Years ago, I used Hulu. But then, along with the rest of the industry of online services, Hulu discovered the vast amounts of wealth that could be had from collecting its customers/users’ (Customers) personal information. As a result, Hulu then imposed one of the most privacy-compromising and legally unfair terms of service and privacy policies as could be seen anywhere. Now, from what the Editor reveals, Hulu has only gotten incredibly and appallingly worse.

Now Hulu not only collect its Customers’ personal information but it does so in conjunction with others across the web and across virtually all of its Customers’ devices, and it does so by every available means. Hulu also deprives its Customers of any just and effective forum, the courts, for settling their disputes with Hulu. Taken together, the price of using Hulu is not only its subscription but also all of your information about what you do on the Web, as Hulu and its partners can collect that information by any and every available means.

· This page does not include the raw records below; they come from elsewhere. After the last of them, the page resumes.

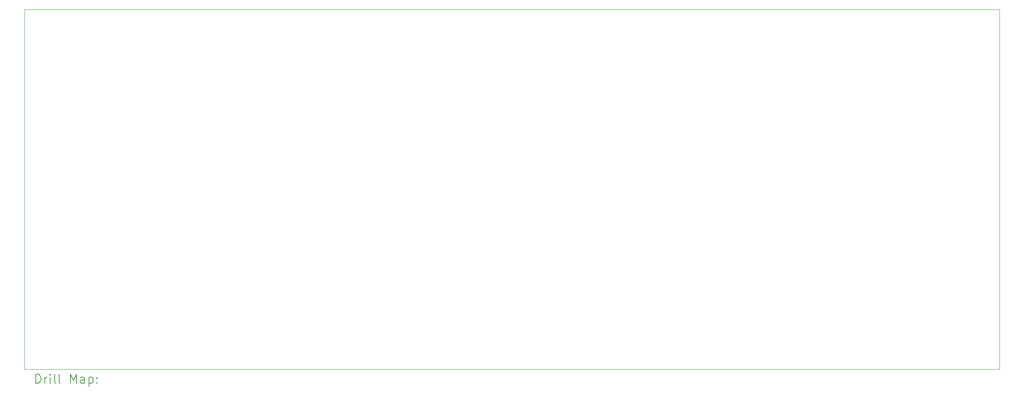
<source format=gbr>
%TF.GenerationSoftware,KiCad,Pcbnew,6.0.8+dfsg-1~bpo11+1*%
%TF.CreationDate,2023-08-01T08:48:22-04:00*%
%TF.ProjectId,14_8x32_self_capacitance,31345f38-7833-4325-9f73-656c665f6361,rev?*%
%TF.SameCoordinates,Original*%
%TF.FileFunction,Drillmap*%
%TF.FilePolarity,Positive*%
%FSLAX45Y45*%
G04 Gerber Fmt 4.5, Leading zero omitted, Abs format (unit mm)*
G04 Created by KiCad (PCBNEW 6.0.8+dfsg-1~bpo11+1) date 2023-08-01 08:48:22*
%MOMM*%
%LPD*%
G01*
G04 APERTURE LIST*
%ADD10C,0.100000*%
%ADD11C,0.200000*%
G04 APERTURE END LIST*
D10*
X4630000Y-3880000D02*
X26520000Y-3880000D01*
X26520000Y-3880000D02*
X26520000Y-11960000D01*
X26520000Y-11960000D02*
X4630000Y-11960000D01*
X4630000Y-11960000D02*
X4630000Y-3880000D01*
D11*
X4882619Y-12275476D02*
X4882619Y-12075476D01*
X4930238Y-12075476D01*
X4958810Y-12085000D01*
X4977857Y-12104048D01*
X4987381Y-12123095D01*
X4996905Y-12161190D01*
X4996905Y-12189762D01*
X4987381Y-12227857D01*
X4977857Y-12246905D01*
X4958810Y-12265952D01*
X4930238Y-12275476D01*
X4882619Y-12275476D01*
X5082619Y-12275476D02*
X5082619Y-12142143D01*
X5082619Y-12180238D02*
X5092143Y-12161190D01*
X5101667Y-12151667D01*
X5120714Y-12142143D01*
X5139762Y-12142143D01*
X5206429Y-12275476D02*
X5206429Y-12142143D01*
X5206429Y-12075476D02*
X5196905Y-12085000D01*
X5206429Y-12094524D01*
X5215952Y-12085000D01*
X5206429Y-12075476D01*
X5206429Y-12094524D01*
X5330238Y-12275476D02*
X5311190Y-12265952D01*
X5301667Y-12246905D01*
X5301667Y-12075476D01*
X5435000Y-12275476D02*
X5415952Y-12265952D01*
X5406429Y-12246905D01*
X5406429Y-12075476D01*
X5663571Y-12275476D02*
X5663571Y-12075476D01*
X5730238Y-12218333D01*
X5796905Y-12075476D01*
X5796905Y-12275476D01*
X5977857Y-12275476D02*
X5977857Y-12170714D01*
X5968333Y-12151667D01*
X5949286Y-12142143D01*
X5911190Y-12142143D01*
X5892143Y-12151667D01*
X5977857Y-12265952D02*
X5958809Y-12275476D01*
X5911190Y-12275476D01*
X5892143Y-12265952D01*
X5882619Y-12246905D01*
X5882619Y-12227857D01*
X5892143Y-12208809D01*
X5911190Y-12199286D01*
X5958809Y-12199286D01*
X5977857Y-12189762D01*
X6073095Y-12142143D02*
X6073095Y-12342143D01*
X6073095Y-12151667D02*
X6092143Y-12142143D01*
X6130238Y-12142143D01*
X6149286Y-12151667D01*
X6158809Y-12161190D01*
X6168333Y-12180238D01*
X6168333Y-12237381D01*
X6158809Y-12256428D01*
X6149286Y-12265952D01*
X6130238Y-12275476D01*
X6092143Y-12275476D01*
X6073095Y-12265952D01*
X6254048Y-12256428D02*
X6263571Y-12265952D01*
X6254048Y-12275476D01*
X6244524Y-12265952D01*
X6254048Y-12256428D01*
X6254048Y-12275476D01*
X6254048Y-12151667D02*
X6263571Y-12161190D01*
X6254048Y-12170714D01*
X6244524Y-12161190D01*
X6254048Y-12151667D01*
X6254048Y-12170714D01*
M02*

</source>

Yet there is one new incredibly powerful and dangerously insecure means that I hadn’t seen others employ, and that is the SDK. An SDK, which stands for Software Development Kit, is a complete environment for developing applications. Depending on the capabilities of the an SDK, it can be used to develop applications that can do almost anything on one’s computing devices (e.g., personal computer, smartphone, etc.), including changing how the operating system works, how the browsers on one’s device works, how any application on one’s computing device works. This is incredibly powerful stuff. And it is incredibly dangerous, because, if there is a security breach at Hulu, any of its partners, or of any SDK, the person responsible for that breach could be capable of completely controlling one’s computing devices, with all the harms that has led to and which have been reported on in the press, including this blog.

And, if these harms happen, what remedy do Hulu’s Customers have? Well they are limited to binding arbitration, which has much less power than a court to compel discovery and impose various type of remedies beyond damages, as well as establish precedents of law. And binding arbitration has shown itself to be as expensive, if not more so, as litigation for individual plaintiffs. Yet, since Hulu’s agreements bar class actions and restrict damages to the much more limited damages of binding arbitration, it is highly unlikely that any other than a very wealthy plaintiff could afford to pursue arbitration, and even for such a person, it is unlikely that damages that could be obtained would be worth the costs of obtaining them. So, while dramatically increasing the scope and extent of the invasion of its Customers’ privacy and adding an extremely dangerous new vector for malware, the SDK, to their computing devices, which hitherto had been limited mostly to developers of operating systems, who are the only ones with the resources to secure SDKs, Hulu so completely limits its Customers’ remedies for any wrongs and harms as to deprive them of any practical effective remedy for wrongs and harms that it causes or is otherwise responsible for doing to them.